Projects 3 and 4. Apart from the routine NMR interwoven with all projects, we carry out NMR of transition metals, which is very relevant to the studies in projects A and B. The group has consolidated a good internationally recognised position in transition metal NMR, particularly of low-gamma nuclei. A number of projects on Rhodium NMR applied to catalysis have been carried out (J.M. Ernsting) in cooperation with groups of dr. Bianchini (Firenze, Italy) and prof. Milstein (Weizmann Institute, Israel). Systematic studies involving Rh-phosphine complexes have been carried out under the aegis of the "SON Young Chemists" program (dr. H. Donkervoort). In a cooperation with dr.
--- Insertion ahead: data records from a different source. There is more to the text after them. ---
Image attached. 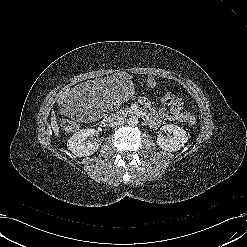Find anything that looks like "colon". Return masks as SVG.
I'll return each instance as SVG.
<instances>
[{"label": "colon", "mask_w": 247, "mask_h": 247, "mask_svg": "<svg viewBox=\"0 0 247 247\" xmlns=\"http://www.w3.org/2000/svg\"><path fill=\"white\" fill-rule=\"evenodd\" d=\"M173 94L171 92H166L164 96H161L159 98V103L163 106H169L171 104V100L173 99ZM186 122L193 126L196 124V118L194 115L190 114L188 115ZM61 126L66 131H74L78 129L79 124L76 120L71 119L69 117H63L61 120Z\"/></svg>", "instance_id": "obj_1"}]
</instances>
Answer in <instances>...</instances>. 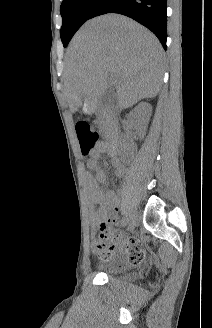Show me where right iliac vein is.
Returning a JSON list of instances; mask_svg holds the SVG:
<instances>
[{
	"instance_id": "1",
	"label": "right iliac vein",
	"mask_w": 212,
	"mask_h": 328,
	"mask_svg": "<svg viewBox=\"0 0 212 328\" xmlns=\"http://www.w3.org/2000/svg\"><path fill=\"white\" fill-rule=\"evenodd\" d=\"M136 222H137V219H136L135 214L131 215L130 221H129V229L130 230H133L135 228Z\"/></svg>"
}]
</instances>
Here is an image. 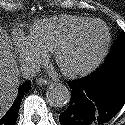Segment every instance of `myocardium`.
<instances>
[{
    "mask_svg": "<svg viewBox=\"0 0 125 125\" xmlns=\"http://www.w3.org/2000/svg\"><path fill=\"white\" fill-rule=\"evenodd\" d=\"M93 25H100L104 31V41L102 47L95 58H93L88 63L75 68V69H67L63 66L61 62L63 52L77 39V37L87 28ZM111 43V33L108 26L101 20L98 19H90L83 23L82 25L73 29L67 36H65L59 43L55 46L53 51V57L56 65L60 69L61 73L68 78H78L81 76H85L95 69H97L101 63L104 61L105 57L108 54Z\"/></svg>",
    "mask_w": 125,
    "mask_h": 125,
    "instance_id": "obj_1",
    "label": "myocardium"
}]
</instances>
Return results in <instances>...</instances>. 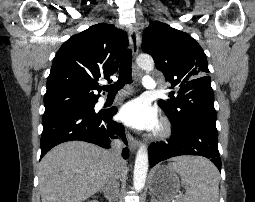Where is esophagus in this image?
<instances>
[{"label": "esophagus", "mask_w": 255, "mask_h": 202, "mask_svg": "<svg viewBox=\"0 0 255 202\" xmlns=\"http://www.w3.org/2000/svg\"><path fill=\"white\" fill-rule=\"evenodd\" d=\"M129 41L133 56H137L139 51V31L136 26H132L129 29ZM126 136L131 152H135L137 147L139 146V141L135 137H133L129 132L126 133Z\"/></svg>", "instance_id": "obj_1"}]
</instances>
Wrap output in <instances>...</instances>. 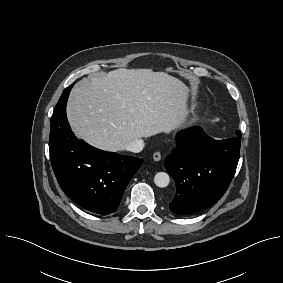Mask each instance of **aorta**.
<instances>
[{
  "mask_svg": "<svg viewBox=\"0 0 283 283\" xmlns=\"http://www.w3.org/2000/svg\"><path fill=\"white\" fill-rule=\"evenodd\" d=\"M170 177L165 172H158L154 176V183L160 188H165L169 185Z\"/></svg>",
  "mask_w": 283,
  "mask_h": 283,
  "instance_id": "1",
  "label": "aorta"
}]
</instances>
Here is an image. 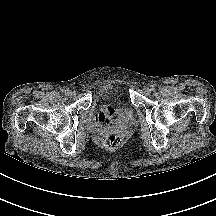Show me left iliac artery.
I'll return each mask as SVG.
<instances>
[{"label": "left iliac artery", "mask_w": 216, "mask_h": 216, "mask_svg": "<svg viewBox=\"0 0 216 216\" xmlns=\"http://www.w3.org/2000/svg\"><path fill=\"white\" fill-rule=\"evenodd\" d=\"M150 87H151V90H152V91L155 90V86H154V85H151Z\"/></svg>", "instance_id": "left-iliac-artery-1"}]
</instances>
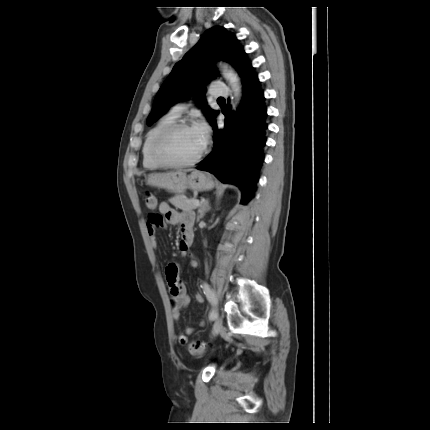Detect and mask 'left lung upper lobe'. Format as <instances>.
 Instances as JSON below:
<instances>
[{"instance_id":"left-lung-upper-lobe-1","label":"left lung upper lobe","mask_w":430,"mask_h":430,"mask_svg":"<svg viewBox=\"0 0 430 430\" xmlns=\"http://www.w3.org/2000/svg\"><path fill=\"white\" fill-rule=\"evenodd\" d=\"M218 60L230 63L241 79L247 74H254L237 38L223 27H213L174 66L155 97L152 112L147 118L148 125L165 114L173 104L183 100L189 92L203 88L210 79L215 78L218 72L214 62ZM205 103L201 100V104ZM203 112L210 121L217 113L208 106L203 108Z\"/></svg>"}]
</instances>
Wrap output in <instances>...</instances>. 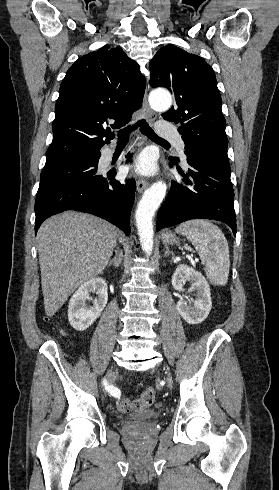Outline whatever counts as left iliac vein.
<instances>
[{
  "label": "left iliac vein",
  "mask_w": 279,
  "mask_h": 490,
  "mask_svg": "<svg viewBox=\"0 0 279 490\" xmlns=\"http://www.w3.org/2000/svg\"><path fill=\"white\" fill-rule=\"evenodd\" d=\"M167 382H168V385L171 387L173 385V379H172V376H170L169 374L167 375Z\"/></svg>",
  "instance_id": "1"
}]
</instances>
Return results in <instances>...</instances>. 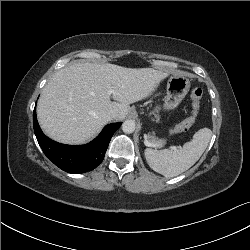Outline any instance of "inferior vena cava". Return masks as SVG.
I'll return each instance as SVG.
<instances>
[{
  "instance_id": "602c4592",
  "label": "inferior vena cava",
  "mask_w": 250,
  "mask_h": 250,
  "mask_svg": "<svg viewBox=\"0 0 250 250\" xmlns=\"http://www.w3.org/2000/svg\"><path fill=\"white\" fill-rule=\"evenodd\" d=\"M106 117H107V119L109 121L114 119L115 118V112H113V111L108 112Z\"/></svg>"
}]
</instances>
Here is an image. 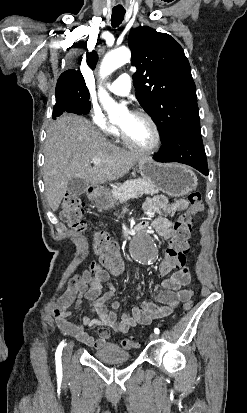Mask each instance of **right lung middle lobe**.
<instances>
[{"instance_id": "1", "label": "right lung middle lobe", "mask_w": 247, "mask_h": 413, "mask_svg": "<svg viewBox=\"0 0 247 413\" xmlns=\"http://www.w3.org/2000/svg\"><path fill=\"white\" fill-rule=\"evenodd\" d=\"M90 95L85 81H65L57 82L56 100L70 99L84 107L85 111H90Z\"/></svg>"}]
</instances>
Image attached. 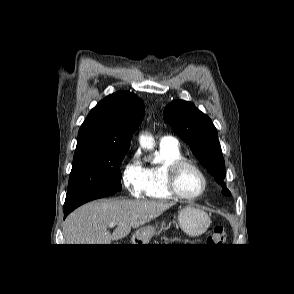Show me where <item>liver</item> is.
I'll return each instance as SVG.
<instances>
[{"label":"liver","mask_w":294,"mask_h":294,"mask_svg":"<svg viewBox=\"0 0 294 294\" xmlns=\"http://www.w3.org/2000/svg\"><path fill=\"white\" fill-rule=\"evenodd\" d=\"M174 204L150 200H101L73 211L63 224L65 244H111L126 237L131 228L148 223ZM116 223L113 233L109 223Z\"/></svg>","instance_id":"1"}]
</instances>
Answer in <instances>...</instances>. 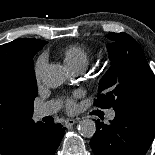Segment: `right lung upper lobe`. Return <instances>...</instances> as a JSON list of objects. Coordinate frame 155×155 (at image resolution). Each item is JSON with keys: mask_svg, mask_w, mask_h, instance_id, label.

Bühl (Zürich) we have succesfully aimed at further systemization by very accurate calculations (DFT methods) of Rh chemical shifts. We have succesfully implemented methods for detection of insensitive transition metal nuclei and ¹⁵N via gradient-selected inverse spectroscopy. The ¹⁰³Rh NMR of rhodium compounds used for catalytic activation of C-F bonds was elaborated upon with prof. Milstein[5].Currently we have established a working group within the EC COST D10 action "Innovative methods and techniques for chemical transformations", particularly in the section for supercritical fluids, where we wish to apply these techniques and other high pressure NMR techniques together with our synthetic skills for the elucidation of mechanisms of transition metal catalysed hydrogenation reactions. Cooperation with prof. J. Bargon and dr. K. Woelk (Uni Bonn), dr. W. Leitner (MPI Mülheim), prof. B. Heaton (Uni Liverpool), dr. A. Dedieu (Uni Strasbourg) and dr. M. George (Uni Nottingham).S. Gaemers has made the NMR of quadrupolar nuclei with very broad lines, e.g., ¹⁴N, ⁵³Cr, ⁹⁹Ru, better accessible by using supercritical fluids as the solvents [6]. Linewidths have been reduced by a factor of 3-5, thus enabling semi-routine recording of NMR of such nuclei and hence facilitate new applications. A Fulbright fellowship has been awarded to S. Gaemers in 1998, which has resulted in a very successful joint project with prof. A. Bax (NIH Bethesda, USA) aiming at the applications of our methodology to ¹H and ¹⁴N NMR of biomolecules in supercritical media [7].

 

Key Publications:

 

1. R. van Asselt, E.E.C.G. Gielens, R. E. Rülke, K. Vrieze, C.J. Elsevier, J. Am. Chem. Soc., 1994, 116, 977. K. Vrieze, J.H. Groen, J.G.P. Delis, C.J. Elsevier, P.W.N.M. van Leeuwen, New J. Chem., 1997, 21, 807.

 

2. R. van Belzen, H.Hoffmann, C.J. Elsevier, Angew. Chemie, Int. Ed. Engl., 1997, 6, 1743.

 

3. R. van Belzen, R.A. Klein, H. Kooijman, N. Veldman, A.L. Spek, C.J. Elsevier, Organometallics, 1998, 17, 1812.

 

4. H.T. Teunissen, C.J. Elsevier, J.C.S. Chem.Commun., 1997, 667. H.T. Teunissen, C.J. Elsevier, J.C.S. Chem.Commun.., 1998, 1367.

 

5. M. Aizenberg, J. Ott, C.J. Elsevier, D. Milstein, J.Organomet.Chem. 1998, 551, 81.

 

6. S. Gaemers, C.J. Elsevier, Magn. Reson. Chem., 1999, 36, 25.

 

7. S. Gaemers, C.J. Elsevier, A. Bax, Chem. Phys. Lett., in press.